● **Written task**
How many lines in the records below contain the string "definition"? Reply with the number alone.

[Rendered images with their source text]

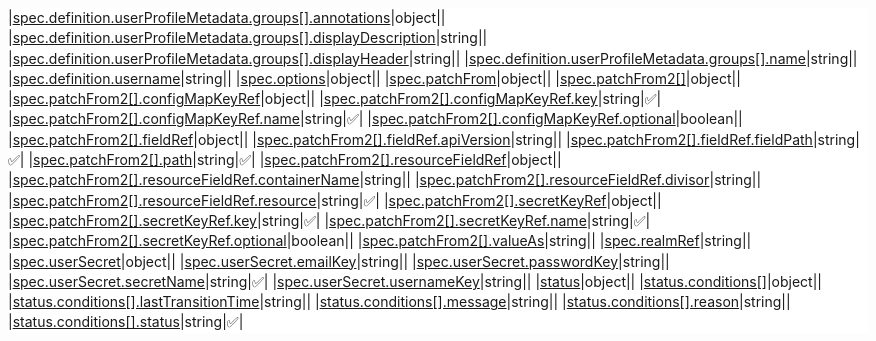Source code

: |[spec.definition.userProfileMetadata.groups[].annotations](#specdefinitionuserprofilemetadatagroupsannotations)|object||
|[spec.definition.userProfileMetadata.groups[].displayDescription](#specdefinitionuserprofilemetadatagroupsdisplaydescription)|string||
|[spec.definition.userProfileMetadata.groups[].displayHeader](#specdefinitionuserprofilemetadatagroupsdisplayheader)|string||
|[spec.definition.userProfileMetadata.groups[].name](#specdefinitionuserprofilemetadatagroupsname)|string||
|[spec.definition.username](#specdefinitionusername)|string||
|[spec.options](#specoptions)|object||
|[spec.patchFrom](#specpatchfrom)|object||
|[spec.patchFrom2[]](#specpatchfrom2)|object||
|[spec.patchFrom2[].configMapKeyRef](#specpatchfrom2configmapkeyref)|object||
|[spec.patchFrom2[].configMapKeyRef.key](#specpatchfrom2configmapkeyrefkey)|string|✅|
|[spec.patchFrom2[].configMapKeyRef.name](#specpatchfrom2configmapkeyrefname)|string|✅|
|[spec.patchFrom2[].configMapKeyRef.optional](#specpatchfrom2configmapkeyrefoptional)|boolean||
|[spec.patchFrom2[].fieldRef](#specpatchfrom2fieldref)|object||
|[spec.patchFrom2[].fieldRef.apiVersion](#specpatchfrom2fieldrefapiversion)|string||
|[spec.patchFrom2[].fieldRef.fieldPath](#specpatchfrom2fieldreffieldpath)|string|✅|
|[spec.patchFrom2[].path](#specpatchfrom2path)|string|✅|
|[spec.patchFrom2[].resourceFieldRef](#specpatchfrom2resourcefieldref)|object||
|[spec.patchFrom2[].resourceFieldRef.containerName](#specpatchfrom2resourcefieldrefcontainername)|string||
|[spec.patchFrom2[].resourceFieldRef.divisor](#specpatchfrom2resourcefieldrefdivisor)|string||
|[spec.patchFrom2[].resourceFieldRef.resource](#specpatchfrom2resourcefieldrefresource)|string|✅|
|[spec.patchFrom2[].secretKeyRef](#specpatchfrom2secretkeyref)|object||
|[spec.patchFrom2[].secretKeyRef.key](#specpatchfrom2secretkeyrefkey)|string|✅|
|[spec.patchFrom2[].secretKeyRef.name](#specpatchfrom2secretkeyrefname)|string|✅|
|[spec.patchFrom2[].secretKeyRef.optional](#specpatchfrom2secretkeyrefoptional)|boolean||
|[spec.patchFrom2[].valueAs](#specpatchfrom2valueas)|string||
|[spec.realmRef](#specrealmref)|string||
|[spec.userSecret](#specusersecret)|object||
|[spec.userSecret.emailKey](#specusersecretemailkey)|string||
|[spec.userSecret.passwordKey](#specusersecretpasswordkey)|string||
|[spec.userSecret.secretName](#specusersecretsecretname)|string|✅|
|[spec.userSecret.usernameKey](#specusersecretusernamekey)|string||
|[status](#status)|object||
|[status.conditions[]](#statusconditions)|object||
|[status.conditions[].lastTransitionTime](#statusconditionslasttransitiontime)|string||
|[status.conditions[].message](#statusconditionsmessage)|string||
|[status.conditions[].reason](#statusconditionsreason)|string||
|[status.conditions[].status](#statusconditionsstatus)|string|✅|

● **Written answer**
5